▶ _GOAL OF THE EXERCISE_
The first line of the entries through the line bearing "aldaar gebroken en": copy these lines exactly and return nothing else.

* * *

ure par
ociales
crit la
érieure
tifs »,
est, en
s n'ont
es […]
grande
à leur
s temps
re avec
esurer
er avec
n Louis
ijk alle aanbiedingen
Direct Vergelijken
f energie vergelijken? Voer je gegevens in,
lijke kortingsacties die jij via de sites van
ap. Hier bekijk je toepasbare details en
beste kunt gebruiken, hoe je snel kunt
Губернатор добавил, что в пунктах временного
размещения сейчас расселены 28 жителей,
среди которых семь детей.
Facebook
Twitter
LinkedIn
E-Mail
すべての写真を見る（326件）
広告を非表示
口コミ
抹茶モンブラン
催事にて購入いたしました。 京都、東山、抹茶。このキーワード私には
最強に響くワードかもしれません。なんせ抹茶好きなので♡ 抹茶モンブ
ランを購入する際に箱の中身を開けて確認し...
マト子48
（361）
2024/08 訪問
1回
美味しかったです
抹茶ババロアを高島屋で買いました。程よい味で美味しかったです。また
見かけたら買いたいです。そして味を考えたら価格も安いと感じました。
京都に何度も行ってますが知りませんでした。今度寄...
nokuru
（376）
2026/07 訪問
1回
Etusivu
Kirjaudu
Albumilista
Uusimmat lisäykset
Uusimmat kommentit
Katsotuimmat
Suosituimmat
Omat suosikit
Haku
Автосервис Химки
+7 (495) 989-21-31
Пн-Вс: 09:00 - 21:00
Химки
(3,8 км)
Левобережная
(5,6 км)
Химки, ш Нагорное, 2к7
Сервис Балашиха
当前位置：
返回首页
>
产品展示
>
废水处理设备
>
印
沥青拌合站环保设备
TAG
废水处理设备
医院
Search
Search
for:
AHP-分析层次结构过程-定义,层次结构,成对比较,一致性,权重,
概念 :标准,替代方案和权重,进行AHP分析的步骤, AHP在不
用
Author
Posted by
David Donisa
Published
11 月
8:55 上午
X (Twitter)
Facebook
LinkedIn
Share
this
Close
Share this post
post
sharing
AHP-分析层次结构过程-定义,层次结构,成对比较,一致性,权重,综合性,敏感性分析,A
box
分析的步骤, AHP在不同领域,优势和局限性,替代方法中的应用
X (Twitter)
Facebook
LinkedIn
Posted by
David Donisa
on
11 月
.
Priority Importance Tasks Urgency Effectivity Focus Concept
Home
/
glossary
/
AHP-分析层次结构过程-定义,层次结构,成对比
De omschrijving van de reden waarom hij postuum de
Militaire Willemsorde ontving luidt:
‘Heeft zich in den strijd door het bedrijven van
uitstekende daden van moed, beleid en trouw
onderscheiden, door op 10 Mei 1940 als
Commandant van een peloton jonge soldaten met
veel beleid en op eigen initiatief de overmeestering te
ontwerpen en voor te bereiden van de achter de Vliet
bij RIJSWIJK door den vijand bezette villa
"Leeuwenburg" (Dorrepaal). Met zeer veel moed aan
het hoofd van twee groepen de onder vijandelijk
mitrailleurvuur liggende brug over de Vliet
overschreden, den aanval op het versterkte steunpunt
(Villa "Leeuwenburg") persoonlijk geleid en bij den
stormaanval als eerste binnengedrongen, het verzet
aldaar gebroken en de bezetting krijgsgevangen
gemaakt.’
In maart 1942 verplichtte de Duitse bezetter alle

* * *

▶ _TASK SOLUTION_
ure par
ociales
crit la
érieure
tifs »,
est, en
s n'ont
es […]
grande
à leur
s temps
re avec
esurer
er avec
n Louis
ijk alle aanbiedingen
Direct Vergelijken
f energie vergelijken? Voer je gegevens in,
lijke kortingsacties die jij via de sites van
ap. Hier bekijk je toepasbare details en
beste kunt gebruiken, hoe je snel kunt
Губернатор добавил, что в пунктах временного
размещения сейчас расселены 28 жителей,
среди которых семь детей.
Facebook
Twitter
LinkedIn
E-Mail
すべての写真を見る（326件）
広告を非表示
口コミ
抹茶モンブラン
催事にて購入いたしました。 京都、東山、抹茶。このキーワード私には
最強に響くワードかもしれません。なんせ抹茶好きなので♡ 抹茶モンブ
ランを購入する際に箱の中身を開けて確認し...
マト子48
（361）
2024/08 訪問
1回
美味しかったです
抹茶ババロアを高島屋で買いました。程よい味で美味しかったです。また
見かけたら買いたいです。そして味を考えたら価格も安いと感じました。
京都に何度も行ってますが知りませんでした。今度寄...
nokuru
（376）
2026/07 訪問
1回
Etusivu
Kirjaudu
Albumilista
Uusimmat lisäykset
Uusimmat kommentit
Katsotuimmat
Suosituimmat
Omat suosikit
Haku
Автосервис Химки
+7 (495) 989-21-31
Пн-Вс: 09:00 - 21:00
Химки
(3,8 км)
Левобережная
(5,6 км)
Химки, ш Нагорное, 2к7
Сервис Балашиха
当前位置：
返回首页
>
产品展示
>
废水处理设备
>
印
沥青拌合站环保设备
TAG
废水处理设备
医院
Search
Search
for:
AHP-分析层次结构过程-定义,层次结构,成对比较,一致性,权重,
概念 :标准,替代方案和权重,进行AHP分析的步骤, AHP在不
用
Author
Posted by
David Donisa
Published
11 月
8:55 上午
X (Twitter)
Facebook
LinkedIn
Share
this
Close
Share this post
post
sharing
AHP-分析层次结构过程-定义,层次结构,成对比较,一致性,权重,综合性,敏感性分析,A
box
分析的步骤, AHP在不同领域,优势和局限性,替代方法中的应用
X (Twitter)
Facebook
LinkedIn
Posted by
David Donisa
on
11 月
.
Priority Importance Tasks Urgency Effectivity Focus Concept
Home
/
glossary
/
AHP-分析层次结构过程-定义,层次结构,成对比
De omschrijving van de reden waarom hij postuum de
Militaire Willemsorde ontving luidt:
‘Heeft zich in den strijd door het bedrijven van
uitstekende daden van moed, beleid en trouw
onderscheiden, door op 10 Mei 1940 als
Commandant van een peloton jonge soldaten met
veel beleid en op eigen initiatief de overmeestering te
ontwerpen en voor te bereiden van de achter de Vliet
bij RIJSWIJK door den vijand bezette villa
"Leeuwenburg" (Dorrepaal). Met zeer veel moed aan
het hoofd van twee groepen de onder vijandelijk
mitrailleurvuur liggende brug over de Vliet
overschreden, den aanval op het versterkte steunpunt
(Villa "Leeuwenburg") persoonlijk geleid en bij den
stormaanval als eerste binnengedrongen, het verzet
aldaar gebroken en de bezetting krijgsgevangen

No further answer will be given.